Former Chief Justice Willy Mutunga, Human Rights defenders at Central police station on July 8, 2023 before addressing media over the arrest and continued detention of Saba Saba Protesters. [Edward Kiplimo, Standard]

What a way to mark the centennial birthday of a country.

There could have been a hundred and three ways to mark the month Kenya was officially shackled and Kenyans deprived of dignity representation. Teargassing an 87-year-old lawyer, Dr John Khaminwa and former Chief Justice Dr Willy Mutunga (77) (pictured, second left) inside a police station was quite a spectacle!

It was like the country had returned to the scene of the crime where the original gross violation of human rights occurred more than a century ago. In two weeks, July 23 this year, will mark exactly 103 years since Kenya was officially made a British colony. The indigenous people became subjects of the King of England and squatters on their own land.

Two years later on March 22, 1922, following a series of highly charged public rallies across the country, outraged colonial government officials ordered the arrest of 51 officials of the East African Association who were demanding just treatment of Africans who were being overtaxed and unrepresented in the Legislative Council (Legco).

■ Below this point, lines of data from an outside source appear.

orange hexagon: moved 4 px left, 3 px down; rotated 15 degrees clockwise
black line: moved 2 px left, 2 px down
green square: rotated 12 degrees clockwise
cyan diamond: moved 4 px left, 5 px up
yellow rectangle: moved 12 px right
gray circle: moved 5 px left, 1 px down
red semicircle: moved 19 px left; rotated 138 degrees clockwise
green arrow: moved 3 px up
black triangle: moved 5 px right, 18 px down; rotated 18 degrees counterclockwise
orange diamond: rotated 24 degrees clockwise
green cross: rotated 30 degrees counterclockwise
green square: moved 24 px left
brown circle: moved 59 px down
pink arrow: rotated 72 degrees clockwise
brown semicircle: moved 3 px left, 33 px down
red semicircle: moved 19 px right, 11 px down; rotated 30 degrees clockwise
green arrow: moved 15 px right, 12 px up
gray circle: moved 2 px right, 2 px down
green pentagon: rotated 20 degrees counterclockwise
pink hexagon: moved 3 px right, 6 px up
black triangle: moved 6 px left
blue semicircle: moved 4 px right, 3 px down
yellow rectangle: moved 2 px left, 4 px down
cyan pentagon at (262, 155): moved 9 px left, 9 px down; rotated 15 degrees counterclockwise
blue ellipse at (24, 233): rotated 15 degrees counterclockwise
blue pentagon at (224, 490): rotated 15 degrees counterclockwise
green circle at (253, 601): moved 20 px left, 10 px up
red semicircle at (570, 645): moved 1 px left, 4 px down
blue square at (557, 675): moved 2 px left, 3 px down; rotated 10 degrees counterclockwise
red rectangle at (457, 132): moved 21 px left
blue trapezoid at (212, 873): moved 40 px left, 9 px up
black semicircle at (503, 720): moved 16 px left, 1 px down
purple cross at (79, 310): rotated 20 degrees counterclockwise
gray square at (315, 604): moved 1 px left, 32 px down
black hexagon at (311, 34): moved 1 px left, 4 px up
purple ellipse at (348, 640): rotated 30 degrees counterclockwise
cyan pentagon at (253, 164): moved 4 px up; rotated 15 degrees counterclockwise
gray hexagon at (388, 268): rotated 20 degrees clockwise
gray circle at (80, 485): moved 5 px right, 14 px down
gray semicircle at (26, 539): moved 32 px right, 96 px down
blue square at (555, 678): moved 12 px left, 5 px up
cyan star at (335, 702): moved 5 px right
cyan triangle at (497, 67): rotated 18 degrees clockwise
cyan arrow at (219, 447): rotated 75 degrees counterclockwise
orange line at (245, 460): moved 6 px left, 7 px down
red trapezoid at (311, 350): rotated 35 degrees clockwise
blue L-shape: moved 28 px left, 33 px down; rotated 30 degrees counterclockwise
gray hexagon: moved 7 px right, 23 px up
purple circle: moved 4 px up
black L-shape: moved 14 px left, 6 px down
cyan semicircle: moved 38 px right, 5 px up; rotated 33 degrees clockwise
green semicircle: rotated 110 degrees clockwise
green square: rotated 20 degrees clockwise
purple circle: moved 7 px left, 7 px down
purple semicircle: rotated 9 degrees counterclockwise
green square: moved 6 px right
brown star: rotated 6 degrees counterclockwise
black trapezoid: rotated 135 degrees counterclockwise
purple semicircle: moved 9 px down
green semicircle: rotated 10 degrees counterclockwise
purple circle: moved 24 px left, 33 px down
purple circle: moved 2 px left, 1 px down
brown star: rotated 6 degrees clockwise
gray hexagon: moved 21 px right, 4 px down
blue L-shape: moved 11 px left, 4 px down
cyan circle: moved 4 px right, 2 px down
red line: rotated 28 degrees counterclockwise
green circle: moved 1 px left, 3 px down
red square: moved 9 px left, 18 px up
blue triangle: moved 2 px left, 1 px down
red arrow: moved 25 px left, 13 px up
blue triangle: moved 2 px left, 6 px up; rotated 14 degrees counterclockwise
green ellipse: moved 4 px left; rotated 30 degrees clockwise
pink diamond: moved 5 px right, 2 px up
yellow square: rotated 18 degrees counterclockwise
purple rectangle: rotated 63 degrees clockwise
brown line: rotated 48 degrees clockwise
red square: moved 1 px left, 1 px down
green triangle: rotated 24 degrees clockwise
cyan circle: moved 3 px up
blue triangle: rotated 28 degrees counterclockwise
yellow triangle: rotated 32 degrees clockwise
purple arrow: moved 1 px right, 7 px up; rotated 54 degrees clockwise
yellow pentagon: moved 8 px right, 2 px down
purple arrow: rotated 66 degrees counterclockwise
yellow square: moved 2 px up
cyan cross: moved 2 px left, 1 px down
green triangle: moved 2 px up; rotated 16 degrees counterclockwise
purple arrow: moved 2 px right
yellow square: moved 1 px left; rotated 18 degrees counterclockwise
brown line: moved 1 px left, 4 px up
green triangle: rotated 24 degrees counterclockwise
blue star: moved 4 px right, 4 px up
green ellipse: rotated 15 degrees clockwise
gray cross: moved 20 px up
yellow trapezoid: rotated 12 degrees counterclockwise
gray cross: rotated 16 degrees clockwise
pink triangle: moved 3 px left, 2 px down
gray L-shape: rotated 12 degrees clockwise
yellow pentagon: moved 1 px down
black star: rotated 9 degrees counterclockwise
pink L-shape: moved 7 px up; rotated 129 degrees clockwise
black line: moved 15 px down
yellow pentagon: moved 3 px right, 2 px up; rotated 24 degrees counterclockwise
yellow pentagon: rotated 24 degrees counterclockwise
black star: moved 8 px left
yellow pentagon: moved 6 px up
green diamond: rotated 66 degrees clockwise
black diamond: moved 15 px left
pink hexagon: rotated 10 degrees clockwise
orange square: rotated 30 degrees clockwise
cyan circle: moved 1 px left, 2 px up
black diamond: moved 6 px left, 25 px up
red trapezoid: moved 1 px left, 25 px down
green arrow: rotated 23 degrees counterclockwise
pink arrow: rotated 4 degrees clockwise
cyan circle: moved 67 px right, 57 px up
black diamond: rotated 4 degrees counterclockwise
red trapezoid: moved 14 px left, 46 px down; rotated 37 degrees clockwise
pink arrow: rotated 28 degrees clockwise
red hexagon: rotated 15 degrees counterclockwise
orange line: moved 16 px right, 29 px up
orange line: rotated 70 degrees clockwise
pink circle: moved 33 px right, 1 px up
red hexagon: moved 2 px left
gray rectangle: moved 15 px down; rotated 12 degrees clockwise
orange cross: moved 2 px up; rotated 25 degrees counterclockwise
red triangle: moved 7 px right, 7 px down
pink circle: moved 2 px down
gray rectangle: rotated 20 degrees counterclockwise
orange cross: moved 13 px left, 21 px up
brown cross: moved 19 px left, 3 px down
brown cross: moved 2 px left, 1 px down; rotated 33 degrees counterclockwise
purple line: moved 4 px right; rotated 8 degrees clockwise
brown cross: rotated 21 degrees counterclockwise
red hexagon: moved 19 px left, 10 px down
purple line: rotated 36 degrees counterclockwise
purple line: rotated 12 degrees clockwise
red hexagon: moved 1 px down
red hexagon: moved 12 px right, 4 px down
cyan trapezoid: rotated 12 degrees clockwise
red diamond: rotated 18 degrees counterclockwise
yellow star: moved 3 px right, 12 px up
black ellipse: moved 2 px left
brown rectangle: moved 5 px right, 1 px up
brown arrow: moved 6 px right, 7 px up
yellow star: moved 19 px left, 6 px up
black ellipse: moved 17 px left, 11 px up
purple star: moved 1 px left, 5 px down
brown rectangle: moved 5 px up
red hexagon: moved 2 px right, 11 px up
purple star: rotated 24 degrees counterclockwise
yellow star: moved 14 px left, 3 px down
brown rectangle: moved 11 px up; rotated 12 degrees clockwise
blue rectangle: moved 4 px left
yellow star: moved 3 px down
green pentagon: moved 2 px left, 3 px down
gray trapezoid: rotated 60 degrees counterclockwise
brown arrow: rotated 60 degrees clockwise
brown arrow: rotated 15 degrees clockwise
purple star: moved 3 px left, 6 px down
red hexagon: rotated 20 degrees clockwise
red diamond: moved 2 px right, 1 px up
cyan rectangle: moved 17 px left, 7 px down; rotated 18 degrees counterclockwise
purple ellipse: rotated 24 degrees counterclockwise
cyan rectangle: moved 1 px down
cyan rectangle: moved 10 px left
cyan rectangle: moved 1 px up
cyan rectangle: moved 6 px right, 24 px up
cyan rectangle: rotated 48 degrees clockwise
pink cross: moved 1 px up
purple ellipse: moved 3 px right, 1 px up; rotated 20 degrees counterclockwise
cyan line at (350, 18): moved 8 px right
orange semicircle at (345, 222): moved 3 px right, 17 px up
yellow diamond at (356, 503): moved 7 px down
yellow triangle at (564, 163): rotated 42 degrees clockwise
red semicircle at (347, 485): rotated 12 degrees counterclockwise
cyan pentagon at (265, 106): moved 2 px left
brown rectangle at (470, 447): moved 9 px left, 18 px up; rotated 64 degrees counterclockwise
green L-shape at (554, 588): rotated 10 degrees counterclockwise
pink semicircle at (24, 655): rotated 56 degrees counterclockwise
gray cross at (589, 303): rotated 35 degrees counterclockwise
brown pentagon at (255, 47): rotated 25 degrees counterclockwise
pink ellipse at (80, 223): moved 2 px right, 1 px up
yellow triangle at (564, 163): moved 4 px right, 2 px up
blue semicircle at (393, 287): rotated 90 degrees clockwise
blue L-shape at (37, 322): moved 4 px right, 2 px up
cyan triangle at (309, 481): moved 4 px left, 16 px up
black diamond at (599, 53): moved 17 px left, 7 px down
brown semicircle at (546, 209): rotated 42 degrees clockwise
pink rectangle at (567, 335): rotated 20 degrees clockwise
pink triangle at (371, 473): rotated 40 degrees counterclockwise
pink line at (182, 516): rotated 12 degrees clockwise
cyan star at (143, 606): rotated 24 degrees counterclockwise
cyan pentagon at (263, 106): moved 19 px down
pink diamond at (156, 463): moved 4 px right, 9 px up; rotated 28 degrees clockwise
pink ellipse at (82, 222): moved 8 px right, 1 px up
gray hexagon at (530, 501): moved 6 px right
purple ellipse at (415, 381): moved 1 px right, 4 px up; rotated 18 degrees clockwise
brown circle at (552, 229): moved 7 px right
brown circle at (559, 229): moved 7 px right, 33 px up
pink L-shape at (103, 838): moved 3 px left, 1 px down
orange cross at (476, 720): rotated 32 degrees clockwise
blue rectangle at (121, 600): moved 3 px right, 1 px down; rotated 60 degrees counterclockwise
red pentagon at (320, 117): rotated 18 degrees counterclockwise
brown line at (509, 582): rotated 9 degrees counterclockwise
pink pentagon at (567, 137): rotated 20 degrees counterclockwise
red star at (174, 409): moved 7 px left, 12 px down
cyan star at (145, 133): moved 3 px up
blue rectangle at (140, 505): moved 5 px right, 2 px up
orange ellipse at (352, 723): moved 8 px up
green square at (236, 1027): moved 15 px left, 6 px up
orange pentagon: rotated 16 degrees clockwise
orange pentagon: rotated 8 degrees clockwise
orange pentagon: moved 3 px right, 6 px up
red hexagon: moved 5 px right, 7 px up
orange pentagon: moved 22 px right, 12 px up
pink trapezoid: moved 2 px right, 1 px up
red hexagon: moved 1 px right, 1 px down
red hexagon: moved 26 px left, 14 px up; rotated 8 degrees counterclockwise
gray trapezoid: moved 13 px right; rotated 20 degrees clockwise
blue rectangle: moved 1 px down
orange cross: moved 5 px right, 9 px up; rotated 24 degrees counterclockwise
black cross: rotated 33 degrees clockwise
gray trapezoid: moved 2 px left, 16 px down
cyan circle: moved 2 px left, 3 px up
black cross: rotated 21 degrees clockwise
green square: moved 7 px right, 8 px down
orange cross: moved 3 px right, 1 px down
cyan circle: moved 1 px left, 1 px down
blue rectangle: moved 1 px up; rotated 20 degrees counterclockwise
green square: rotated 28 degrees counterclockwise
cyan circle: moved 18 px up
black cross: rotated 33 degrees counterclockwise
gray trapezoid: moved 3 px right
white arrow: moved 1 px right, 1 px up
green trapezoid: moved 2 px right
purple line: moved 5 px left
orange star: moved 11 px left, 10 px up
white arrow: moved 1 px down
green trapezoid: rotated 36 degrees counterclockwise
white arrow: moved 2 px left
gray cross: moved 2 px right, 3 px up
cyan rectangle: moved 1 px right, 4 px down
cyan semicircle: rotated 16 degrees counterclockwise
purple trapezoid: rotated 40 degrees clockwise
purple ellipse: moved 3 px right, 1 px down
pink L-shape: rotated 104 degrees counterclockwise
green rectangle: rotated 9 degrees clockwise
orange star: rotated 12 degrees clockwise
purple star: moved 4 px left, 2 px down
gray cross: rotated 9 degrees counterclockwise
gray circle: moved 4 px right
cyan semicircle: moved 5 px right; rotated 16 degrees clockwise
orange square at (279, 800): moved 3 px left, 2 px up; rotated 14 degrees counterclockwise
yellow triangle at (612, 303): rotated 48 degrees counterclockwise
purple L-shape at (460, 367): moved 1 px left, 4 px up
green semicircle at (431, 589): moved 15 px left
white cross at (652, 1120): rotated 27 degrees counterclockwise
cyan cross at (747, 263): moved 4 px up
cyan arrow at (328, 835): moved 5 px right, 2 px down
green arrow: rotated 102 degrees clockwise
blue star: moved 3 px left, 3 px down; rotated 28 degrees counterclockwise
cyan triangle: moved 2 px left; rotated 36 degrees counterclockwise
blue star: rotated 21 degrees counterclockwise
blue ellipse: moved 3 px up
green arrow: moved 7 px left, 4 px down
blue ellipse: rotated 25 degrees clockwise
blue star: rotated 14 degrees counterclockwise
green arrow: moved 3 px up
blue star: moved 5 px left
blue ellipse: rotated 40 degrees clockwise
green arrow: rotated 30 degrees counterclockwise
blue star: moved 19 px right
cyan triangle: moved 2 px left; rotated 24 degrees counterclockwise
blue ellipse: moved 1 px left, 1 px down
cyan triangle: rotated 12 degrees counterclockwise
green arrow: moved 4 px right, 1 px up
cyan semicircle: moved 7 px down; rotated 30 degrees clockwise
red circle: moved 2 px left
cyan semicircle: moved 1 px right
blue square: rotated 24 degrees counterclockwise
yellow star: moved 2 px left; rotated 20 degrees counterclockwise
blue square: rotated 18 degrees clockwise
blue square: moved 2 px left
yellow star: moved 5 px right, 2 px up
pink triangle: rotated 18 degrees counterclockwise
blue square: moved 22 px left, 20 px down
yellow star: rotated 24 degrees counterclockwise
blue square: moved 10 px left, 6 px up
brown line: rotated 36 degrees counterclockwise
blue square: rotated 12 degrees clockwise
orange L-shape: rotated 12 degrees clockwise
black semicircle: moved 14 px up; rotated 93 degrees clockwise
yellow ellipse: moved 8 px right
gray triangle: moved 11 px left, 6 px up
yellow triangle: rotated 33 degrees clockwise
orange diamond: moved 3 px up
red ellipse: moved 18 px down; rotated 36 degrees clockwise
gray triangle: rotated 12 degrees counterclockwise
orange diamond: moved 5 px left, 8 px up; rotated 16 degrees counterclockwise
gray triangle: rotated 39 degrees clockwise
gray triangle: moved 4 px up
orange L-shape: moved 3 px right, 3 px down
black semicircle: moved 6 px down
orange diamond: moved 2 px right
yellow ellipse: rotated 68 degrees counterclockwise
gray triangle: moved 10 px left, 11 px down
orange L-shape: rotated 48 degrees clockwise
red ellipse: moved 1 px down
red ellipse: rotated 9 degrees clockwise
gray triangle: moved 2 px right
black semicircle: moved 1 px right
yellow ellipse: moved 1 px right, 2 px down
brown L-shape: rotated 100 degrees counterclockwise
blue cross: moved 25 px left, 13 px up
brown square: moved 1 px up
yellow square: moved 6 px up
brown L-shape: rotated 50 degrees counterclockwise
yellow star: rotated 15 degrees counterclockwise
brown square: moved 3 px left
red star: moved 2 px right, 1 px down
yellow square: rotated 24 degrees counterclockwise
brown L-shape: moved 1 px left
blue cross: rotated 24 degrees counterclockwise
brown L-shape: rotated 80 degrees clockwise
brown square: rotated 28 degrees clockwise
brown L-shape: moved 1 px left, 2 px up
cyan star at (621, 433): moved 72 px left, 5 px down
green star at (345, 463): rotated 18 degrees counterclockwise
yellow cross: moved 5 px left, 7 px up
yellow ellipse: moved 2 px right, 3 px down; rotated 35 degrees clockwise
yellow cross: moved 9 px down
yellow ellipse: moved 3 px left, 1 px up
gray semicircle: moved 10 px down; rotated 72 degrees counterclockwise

What followed thereafter on March 16 was a massive protest in Nairobi, where protesters marched to Kingsway Police Station, today Central Police Station, where Harry Thuku and the others were being held.

Police officers opened fire on unarmed protestors. Trigger-happy colonial settlers lounging in the nearby Norfolk hotel joined the bloodletting. When the last of the gun had gone silent, scores lay dead.

And this watered the seeds of resistance which birthed new tactics and unlikely heroes and heroines who would deploy their wits and resources to fight the oppressive government.

Mass protests, tax boycotts, arrests, detention, and crackdown of newspapers and journalists have since been fine-tuned by both the oppressed masses and the ruling elites to fight for their space in Kenya.

The role played by the newspapers, whose publishers were targeted by an authoritarian regime hell-bent on silencing all voices of dissent echoes throughout Kenya’s history. These echoes reverberate in Nazmi Durrani and Naila Durrani’s book, Liberating Minds: Restoring Kenyan History: where they capture the tribulations faced by some of the country’s premier newspapers such as the East African Chronicles and Democrat in their quest to expose government misrule.

Manilal Desai, who also assisted Thuku to publish Tangazo was forced to go ‘begging’ around East Africa in search of funds to sustain his publication because he had been starved of advertising in Kenya. It was during this tour in July 1926 that the illustrious publisher died after a short illness in Bukoba, Tanganyika, now Tanzania. Another firebrand journalist cum trade unionist, Makhan Singh who specialised in publishing newsletters and pamphlets blasting bad government policies had numerous run-ins with the State, resulting in his detention for over 11 years.

The memories of all these struggles flooded back last week when former Chief Justice and Dr Khaminwa were teargassed out of the Central Police Station for demanding the release of suspects who had been arrested for demonstrating against the high cost of living.